What is the recovery like after lower eyelid blepharoplasty?
Most patients have very little if any pain after lower eyelid blepharoplasty. There is typically some swelling and occasional bruising, but this typically subsides within 1-2 weeks. Many patients can return to light activity within a few days. If a skin incision is made, the sutures are usually removed in a week. Sometimes, a canthopexy or canthoplasty (tightening the eyelid tendon) will be performed at the same time as a lower eyelid blepharoplasty. In these cases, the lower eyelid will seem a bit over tightened for a week or so, but it is temporary. Antibiotic eye ointment is used post operatively. The ointment is thick, and some patients have blurry vision when the apply it.
What type of anesthesia is used for lower lid blepharoplasty and where is the surgery performed?
Lower eyelid blepharoplasty is usually performed as an outpatient procedure. Typically, this type of eyelid surgery is performed under twilight (monitored anesthesia care or MAC) anesthesia. Occasionally, lower lid blepharoplasty can be performed under local anesthesia in the office. Dr. Vidor will discuss all of your options during your consultation.

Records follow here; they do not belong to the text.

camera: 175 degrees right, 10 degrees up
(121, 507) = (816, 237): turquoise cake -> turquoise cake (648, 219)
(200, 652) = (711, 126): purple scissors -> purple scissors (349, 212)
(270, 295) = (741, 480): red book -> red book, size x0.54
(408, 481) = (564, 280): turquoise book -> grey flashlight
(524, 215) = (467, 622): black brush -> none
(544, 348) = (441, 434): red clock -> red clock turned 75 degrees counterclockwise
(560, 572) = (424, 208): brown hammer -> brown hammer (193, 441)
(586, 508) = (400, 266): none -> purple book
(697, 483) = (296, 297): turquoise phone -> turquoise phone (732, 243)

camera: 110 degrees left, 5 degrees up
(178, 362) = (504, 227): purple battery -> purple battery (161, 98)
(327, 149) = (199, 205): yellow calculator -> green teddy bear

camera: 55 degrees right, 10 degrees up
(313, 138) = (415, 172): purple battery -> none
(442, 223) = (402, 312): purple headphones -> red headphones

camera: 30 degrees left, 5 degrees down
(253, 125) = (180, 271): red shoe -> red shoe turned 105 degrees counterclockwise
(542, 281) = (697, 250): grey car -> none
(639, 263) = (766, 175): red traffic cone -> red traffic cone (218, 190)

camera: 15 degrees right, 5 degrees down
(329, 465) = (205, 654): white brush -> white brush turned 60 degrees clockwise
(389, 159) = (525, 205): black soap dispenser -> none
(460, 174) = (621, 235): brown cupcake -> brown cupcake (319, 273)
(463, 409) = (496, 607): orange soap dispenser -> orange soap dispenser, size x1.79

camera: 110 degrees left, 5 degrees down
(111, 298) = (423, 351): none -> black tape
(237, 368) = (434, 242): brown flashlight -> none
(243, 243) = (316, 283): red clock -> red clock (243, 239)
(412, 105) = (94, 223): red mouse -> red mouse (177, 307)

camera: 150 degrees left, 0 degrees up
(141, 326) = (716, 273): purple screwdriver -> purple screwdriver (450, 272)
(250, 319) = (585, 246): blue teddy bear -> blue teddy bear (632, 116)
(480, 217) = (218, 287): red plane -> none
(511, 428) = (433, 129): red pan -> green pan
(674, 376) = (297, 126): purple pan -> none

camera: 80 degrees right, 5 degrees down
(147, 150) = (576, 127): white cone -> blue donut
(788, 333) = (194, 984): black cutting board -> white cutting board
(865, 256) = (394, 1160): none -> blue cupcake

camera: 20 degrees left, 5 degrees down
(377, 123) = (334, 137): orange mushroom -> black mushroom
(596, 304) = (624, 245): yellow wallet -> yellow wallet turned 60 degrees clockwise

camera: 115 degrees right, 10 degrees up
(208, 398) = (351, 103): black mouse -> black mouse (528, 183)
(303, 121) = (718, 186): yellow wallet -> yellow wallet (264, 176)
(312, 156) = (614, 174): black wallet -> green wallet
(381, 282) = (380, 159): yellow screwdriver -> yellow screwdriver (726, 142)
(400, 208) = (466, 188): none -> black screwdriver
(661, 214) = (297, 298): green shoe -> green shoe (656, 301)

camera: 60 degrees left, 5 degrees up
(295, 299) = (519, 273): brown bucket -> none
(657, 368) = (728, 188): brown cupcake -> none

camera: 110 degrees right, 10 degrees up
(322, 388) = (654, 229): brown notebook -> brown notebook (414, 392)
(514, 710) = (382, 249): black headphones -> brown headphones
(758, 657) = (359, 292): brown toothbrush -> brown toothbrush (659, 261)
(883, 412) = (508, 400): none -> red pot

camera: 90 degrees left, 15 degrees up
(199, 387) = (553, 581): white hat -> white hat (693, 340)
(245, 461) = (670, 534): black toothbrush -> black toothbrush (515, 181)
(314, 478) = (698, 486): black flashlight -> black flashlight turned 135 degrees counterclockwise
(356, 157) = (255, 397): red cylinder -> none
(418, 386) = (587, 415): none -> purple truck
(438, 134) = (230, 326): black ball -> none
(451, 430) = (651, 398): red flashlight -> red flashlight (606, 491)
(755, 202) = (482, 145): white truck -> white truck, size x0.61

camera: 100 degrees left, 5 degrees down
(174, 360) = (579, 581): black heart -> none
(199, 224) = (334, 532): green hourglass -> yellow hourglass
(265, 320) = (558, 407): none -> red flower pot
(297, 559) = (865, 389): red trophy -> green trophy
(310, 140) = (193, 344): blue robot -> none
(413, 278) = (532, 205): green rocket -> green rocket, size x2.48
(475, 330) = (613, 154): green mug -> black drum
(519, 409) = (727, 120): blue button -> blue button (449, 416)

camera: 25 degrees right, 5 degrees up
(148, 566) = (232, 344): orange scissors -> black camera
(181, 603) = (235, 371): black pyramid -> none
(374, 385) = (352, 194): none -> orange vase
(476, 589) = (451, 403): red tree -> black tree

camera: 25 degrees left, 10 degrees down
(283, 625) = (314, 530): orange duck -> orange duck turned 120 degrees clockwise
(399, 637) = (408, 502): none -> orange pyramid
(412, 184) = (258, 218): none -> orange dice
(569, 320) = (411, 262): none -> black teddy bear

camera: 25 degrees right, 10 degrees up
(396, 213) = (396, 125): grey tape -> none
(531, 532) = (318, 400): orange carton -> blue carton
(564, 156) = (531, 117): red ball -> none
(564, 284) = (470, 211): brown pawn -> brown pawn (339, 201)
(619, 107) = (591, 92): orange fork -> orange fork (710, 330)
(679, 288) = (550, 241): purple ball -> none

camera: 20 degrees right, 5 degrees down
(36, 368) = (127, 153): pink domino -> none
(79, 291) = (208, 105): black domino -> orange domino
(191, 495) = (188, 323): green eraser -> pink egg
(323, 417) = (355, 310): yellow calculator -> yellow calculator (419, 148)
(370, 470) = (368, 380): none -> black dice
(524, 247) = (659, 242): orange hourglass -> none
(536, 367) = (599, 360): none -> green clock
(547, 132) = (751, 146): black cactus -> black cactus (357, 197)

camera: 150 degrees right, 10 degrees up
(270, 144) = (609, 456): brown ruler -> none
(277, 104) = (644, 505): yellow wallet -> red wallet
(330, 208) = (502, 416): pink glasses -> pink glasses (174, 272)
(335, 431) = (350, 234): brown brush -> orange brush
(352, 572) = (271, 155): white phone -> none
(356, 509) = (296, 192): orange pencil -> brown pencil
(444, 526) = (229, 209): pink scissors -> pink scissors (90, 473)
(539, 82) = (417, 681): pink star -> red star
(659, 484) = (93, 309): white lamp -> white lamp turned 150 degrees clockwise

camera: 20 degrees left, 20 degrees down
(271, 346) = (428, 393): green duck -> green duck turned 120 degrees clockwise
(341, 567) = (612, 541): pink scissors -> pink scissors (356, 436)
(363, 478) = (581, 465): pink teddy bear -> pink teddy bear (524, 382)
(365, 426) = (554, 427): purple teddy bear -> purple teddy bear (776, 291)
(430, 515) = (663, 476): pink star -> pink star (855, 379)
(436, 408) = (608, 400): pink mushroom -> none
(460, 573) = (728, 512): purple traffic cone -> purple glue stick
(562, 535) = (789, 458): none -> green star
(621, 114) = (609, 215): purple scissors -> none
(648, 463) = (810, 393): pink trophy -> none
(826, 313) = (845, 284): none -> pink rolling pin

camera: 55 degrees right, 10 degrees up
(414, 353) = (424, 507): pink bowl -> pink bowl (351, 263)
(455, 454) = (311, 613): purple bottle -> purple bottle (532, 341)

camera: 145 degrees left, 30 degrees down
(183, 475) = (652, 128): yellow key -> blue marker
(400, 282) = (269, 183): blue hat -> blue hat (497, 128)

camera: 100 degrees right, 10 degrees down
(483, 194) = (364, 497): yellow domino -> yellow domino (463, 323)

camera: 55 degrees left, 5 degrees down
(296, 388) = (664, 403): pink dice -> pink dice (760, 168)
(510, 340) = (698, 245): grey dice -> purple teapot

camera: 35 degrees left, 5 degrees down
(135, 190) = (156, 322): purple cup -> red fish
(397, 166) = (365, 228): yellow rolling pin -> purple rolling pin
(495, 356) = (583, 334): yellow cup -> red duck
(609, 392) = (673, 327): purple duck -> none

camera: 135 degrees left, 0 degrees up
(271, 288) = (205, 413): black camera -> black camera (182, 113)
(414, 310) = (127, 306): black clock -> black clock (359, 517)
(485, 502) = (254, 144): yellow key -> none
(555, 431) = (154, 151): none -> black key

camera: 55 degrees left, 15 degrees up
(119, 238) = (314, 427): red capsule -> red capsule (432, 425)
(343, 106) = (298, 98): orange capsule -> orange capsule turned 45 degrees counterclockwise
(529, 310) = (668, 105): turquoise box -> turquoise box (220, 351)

I have already had lower eyelid blepharoplasty at another facility at another facility and my lower eyelids appear low or turned out. Do I need a revision lower blepharoplasty?
Possibly. There are many reasons that the lower eyelids can appear to sag or low after lower blepharoplasty. If the lower lids develop scarring or there is not enough eyelid tendon support, then the lower eyelids may drop or turn out. This can often be improved with revision lower eyelid surgery. As an oculoplastic surgeon, Dr. Vidor specializes in eyelid reconstruction and is an expert at revision eyelid surgery. During your consultation, Dr. Vidor will discuss all of your options for eyelid surgery.